Should I offer you a taste of the honey I’ve collected here? Is there any hope that you might see, as I’d hoped on the night I’d first offered it to you, that not everything in my clan’s camp is bitter and cold? It’s so tempting to offer it again—to have a second chance at the exchange that set us on the wrong path. But I decide against it. I don’t want to bring up that evening right now.

“Can I ask you,” I start, my voice low. But then I stop myself. Why do I insist on asking you questions? Part of me suspects the less I know of you, the better.

“Ask me anything,” you say, which, I must admit, seems a bit bold coming from a girl who, when I first entered this hut, appeared painfully embarrassed. But that was a Mya I’ve never seen before, and she has vanished.

She has been replaced by the girl across from me—a girl who sits with a casual ease that is clearly calculated. You sit with your feet tucked up beneath you, forcing your posture just slightly forward, leaning into the space between us. Your hair drapes over each shoulder, framing your face and neck in just the right balance of shadow and light. I can see your eyes but I cannot read them, which only makes me want to see them more.

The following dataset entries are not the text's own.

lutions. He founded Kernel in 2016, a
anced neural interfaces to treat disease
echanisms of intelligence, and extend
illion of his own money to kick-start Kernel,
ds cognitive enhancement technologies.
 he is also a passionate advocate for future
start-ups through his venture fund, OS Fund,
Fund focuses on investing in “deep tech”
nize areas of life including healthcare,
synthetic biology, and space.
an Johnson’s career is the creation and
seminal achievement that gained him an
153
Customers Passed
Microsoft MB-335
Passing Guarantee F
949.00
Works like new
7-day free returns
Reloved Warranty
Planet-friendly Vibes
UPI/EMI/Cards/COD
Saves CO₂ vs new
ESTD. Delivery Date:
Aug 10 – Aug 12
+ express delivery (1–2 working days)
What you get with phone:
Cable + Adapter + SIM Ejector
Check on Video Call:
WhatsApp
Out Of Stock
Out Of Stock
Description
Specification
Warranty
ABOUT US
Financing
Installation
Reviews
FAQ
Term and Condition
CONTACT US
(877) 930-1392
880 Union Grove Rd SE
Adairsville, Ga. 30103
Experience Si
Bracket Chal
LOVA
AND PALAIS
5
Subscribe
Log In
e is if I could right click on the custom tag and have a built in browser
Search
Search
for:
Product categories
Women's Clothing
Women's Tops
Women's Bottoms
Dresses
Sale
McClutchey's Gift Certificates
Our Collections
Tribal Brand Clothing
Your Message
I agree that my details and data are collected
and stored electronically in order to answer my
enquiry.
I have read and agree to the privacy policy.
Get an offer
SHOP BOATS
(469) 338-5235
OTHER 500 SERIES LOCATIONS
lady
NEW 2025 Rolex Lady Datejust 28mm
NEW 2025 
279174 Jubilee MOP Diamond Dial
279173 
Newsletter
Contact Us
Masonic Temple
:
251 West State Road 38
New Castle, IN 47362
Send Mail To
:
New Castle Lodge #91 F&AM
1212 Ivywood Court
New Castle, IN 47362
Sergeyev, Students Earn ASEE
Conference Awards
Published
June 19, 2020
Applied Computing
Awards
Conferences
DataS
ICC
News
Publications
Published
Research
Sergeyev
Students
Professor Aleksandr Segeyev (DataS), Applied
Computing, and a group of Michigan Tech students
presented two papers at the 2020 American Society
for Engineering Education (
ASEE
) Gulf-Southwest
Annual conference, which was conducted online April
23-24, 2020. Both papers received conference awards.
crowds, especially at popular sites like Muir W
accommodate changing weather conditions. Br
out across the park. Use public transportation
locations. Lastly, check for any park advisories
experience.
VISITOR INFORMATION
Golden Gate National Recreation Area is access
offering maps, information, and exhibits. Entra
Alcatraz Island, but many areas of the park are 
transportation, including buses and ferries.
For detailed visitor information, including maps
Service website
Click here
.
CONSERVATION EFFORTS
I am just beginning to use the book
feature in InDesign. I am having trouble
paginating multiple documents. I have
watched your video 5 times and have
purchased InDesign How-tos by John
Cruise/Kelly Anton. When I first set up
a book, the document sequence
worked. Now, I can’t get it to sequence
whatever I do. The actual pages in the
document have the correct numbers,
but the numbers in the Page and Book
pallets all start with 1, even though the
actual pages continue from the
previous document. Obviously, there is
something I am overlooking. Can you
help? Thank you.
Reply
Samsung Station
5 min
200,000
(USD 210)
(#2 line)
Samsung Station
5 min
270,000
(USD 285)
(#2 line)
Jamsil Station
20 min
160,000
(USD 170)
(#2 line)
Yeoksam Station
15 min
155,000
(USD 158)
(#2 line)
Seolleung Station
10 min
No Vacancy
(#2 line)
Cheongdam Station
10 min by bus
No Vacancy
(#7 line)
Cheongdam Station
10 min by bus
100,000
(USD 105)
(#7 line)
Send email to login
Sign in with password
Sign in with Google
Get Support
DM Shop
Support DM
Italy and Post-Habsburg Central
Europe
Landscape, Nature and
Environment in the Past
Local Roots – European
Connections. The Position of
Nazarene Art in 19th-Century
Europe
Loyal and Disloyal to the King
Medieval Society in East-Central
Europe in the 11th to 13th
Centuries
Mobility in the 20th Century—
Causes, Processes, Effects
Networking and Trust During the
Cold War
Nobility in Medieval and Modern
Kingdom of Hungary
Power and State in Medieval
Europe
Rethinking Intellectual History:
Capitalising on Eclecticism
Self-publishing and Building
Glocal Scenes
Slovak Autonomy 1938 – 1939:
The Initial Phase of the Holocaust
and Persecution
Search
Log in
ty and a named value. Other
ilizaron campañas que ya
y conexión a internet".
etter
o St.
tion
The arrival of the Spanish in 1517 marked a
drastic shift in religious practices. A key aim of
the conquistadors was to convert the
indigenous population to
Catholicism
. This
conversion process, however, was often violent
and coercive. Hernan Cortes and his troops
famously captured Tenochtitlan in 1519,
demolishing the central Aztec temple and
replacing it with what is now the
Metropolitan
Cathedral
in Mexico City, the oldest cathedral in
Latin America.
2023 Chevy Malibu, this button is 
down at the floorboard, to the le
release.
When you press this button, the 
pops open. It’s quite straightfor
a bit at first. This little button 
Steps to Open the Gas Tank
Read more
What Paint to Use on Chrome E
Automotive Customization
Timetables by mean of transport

“Fine.” I slide my hands under my thighs to ensure I will resist the temptation to brush your hair from your eyes. “Why did your family come to the north to visit us in the first place? It’s clear you hold no interest in my clan, and only five years ago there was enough trouble between our clans to stir whispers of war.”

You lean back on one elbow and stretch your legs. Your face slips into shadow—all but one eye, sharp and intense, illuminated by a pale shaft of light streaming through an overhead vent. “It’s simple—it’s because there are boys here. Isn’t it obvious? Chev needs to find a mate for me. After all, Seeri is betrothed, but I am the oldest. Chev is hesitant to allow Seeri to marry before me. I think he’s afraid if he doesn’t find someone for me soon he’ll be stuck taking care of me forever.”

“I hardly think you need to be taken care of,” I say.

A murmured laugh rises in your chest. Maybe it’s because of your supine posture, or maybe because a thickened breath of bitterness mixes with the exhale of levity, but the laugh breaks in your throat.

A stretch of leg, an arch of neck that rolls down your spine to your hips, and all at once you sit up. Your shoulders lift from the bed and your face floats toward me, your hair stirring a scent of smoke into the sweetness rising from the open honey. My heart gallops, but there’s something else—a heavy ache, a hole behind my racing heart—a clutching hunger that claws at me, calling to my attention the soft curve of your throat, the warm glow of the skin just below your ear, the tension in your lips as they curl into a cryptic grin. “Another question?” I ask, focusing my attention on the echo of your words repeating in my head—Chev needs to find a mate for me. “Why wasn’t your brother’s friend, your sister Seeri’s betrothed—why wasn’t he promised to you, since you’re the oldest?”

The grin vanishes. Your teeth press into the corner of your bottom lip.

“By the time of Seeri’s betrothal, I was already betrothed. I was betrothed so long ago I can’t remember a time when I wasn’t. The match was forged when I was a little girl and still lived with the Bosha clan.”

This answer, so calm and measured from your lips, sends my heart sputtering again.